How to do transliteration in PostgreSQL

When working on one small project (but interesting, nevertheless), we needed to solve an interesting request. The customer was a Russian company and there was a requirement for fast database search by city name, so that the search returned the correct results when entering the name in both cyrillic or latin alphabets. E.g. search for ‘Mосква’ must return the same results as search for ‘Moskva’. In other words, we have to search in both, the cyrillic names and the names transliterated from cyrillic.
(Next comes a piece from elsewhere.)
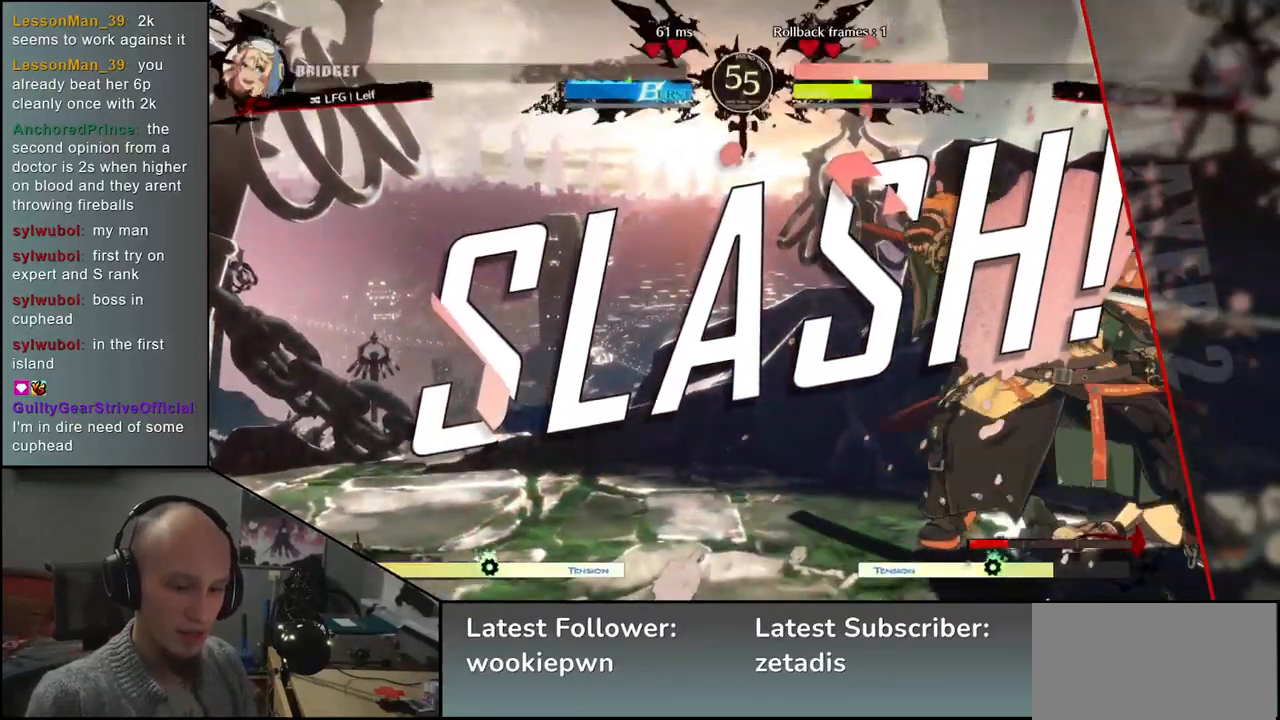
{"dt_ms": 500, "buttons": [], "left_stick": "center", "events": []}
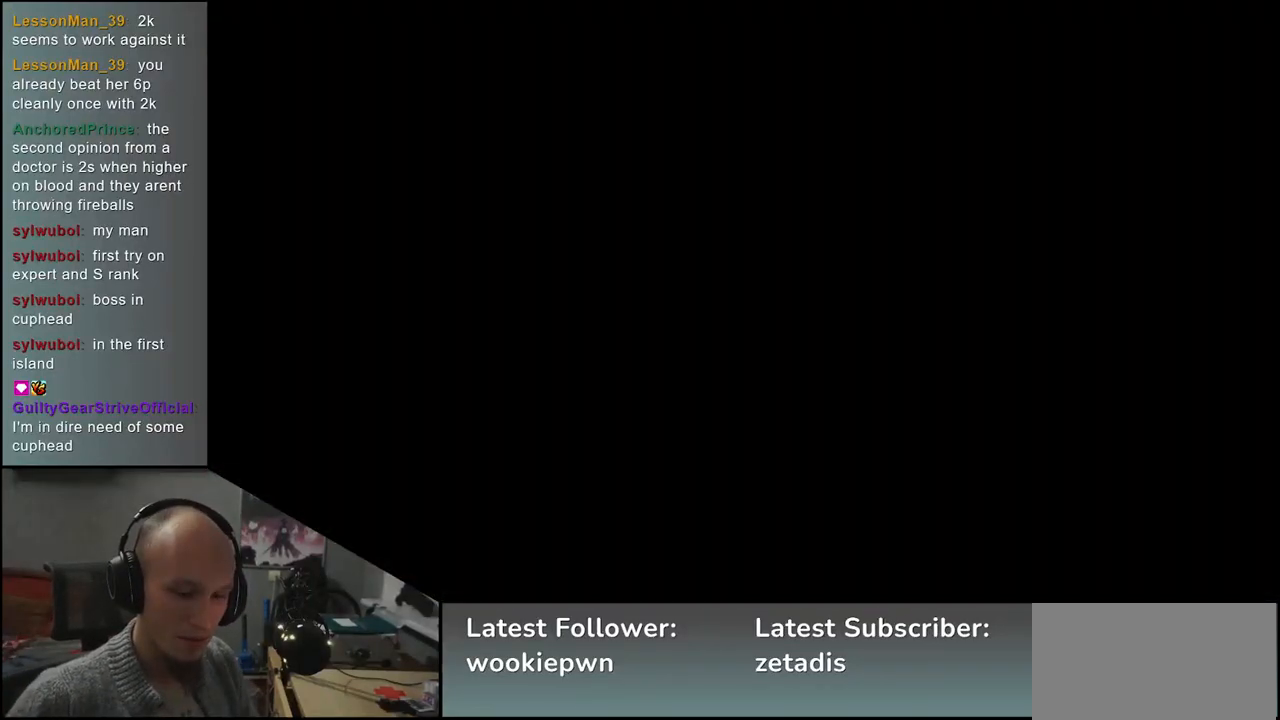
{"dt_ms": 500, "buttons": [], "left_stick": "center", "events": []}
The easiest solution would be to add a database column with transliterated latin names of cities, and when querying, search in both columns - cyrillic and latin. A more optimal solution would be to query only one column - the transliterated latin name. The client’s input would be first programmatically transliterated into latin and then the DB would be queried. But how to do the transliteration? PostgreSQL does not provide native transliteration, but nothing prevents us from writing our own transliteration function. The rules of transliteration from cyrillic to latin are quite simple, it is basically just string substitution:

CREATE OR REPLACE FUNCTION cyrillic_transliterate(p_string text)
RETURNS character varying AS $BODY$
SELECT replace( replace( replace( replace(
replace( replace( replace( replace( translate(lower($1),
'абвгдеёзийклмнопрстуфхцэы', 'abvgdeezijklmnoprstufхcey'), 'ж', 'zh'),
'ч', 'ch'), 'ш', 'sh'), 'щ', 'shh'), 'ъ', ''), 'ю', 'yu'), 'я', 'ya'), 'ь', '');
$BODY$
LANGUAGE SQL IMMUTABLE COST 100;
ALTER FUNCTION cyrillic_transliterate(p_string text) OWNER TO blog;

The usage of the function is simple. In our case (since it is a static database codelist), we have created the following materialized view:

CREATE MATERIALIZED VIEW MV_CITYREGION AS
  SELECT
    city.id                                  AS cityId,
    city.name                                AS cityName,
    city.population                          AS population,
    region.id                                AS regionId,
    region.name                              AS regionName,
    lower(cyrillic_transliterate(city.name)) AS cityTransliterated,
    city.name || ' (' || region.name || ')'  AS cityRegion
  FROM city
    INNER JOIN region ON city.regionid = region.id
  ORDER BY city.name, region.name, city.id;

Now we can query the database:

select
  cr.cityName,
  cr.cityTransliterated,
  cr.cityregion
from MV_CITYREGION cr 
where
  cityTransliterated = 'moskva'
order by
  cr.population desc,
  cr.cityname asc;

 cityname | citytransliterated |         cityregion         
----------+--------------------+----------------------------
 Москва   | moskva             | Москва (Москва)
 Москва   | moskva             | Москва (Кировская область)
 Москва   | moskva             | Москва (Псковская область)
 Москва   | moskva             | Москва (Тверская область)
(4 rows)

Another option would be, for example, to create expression index using our cyrillic transliteration function.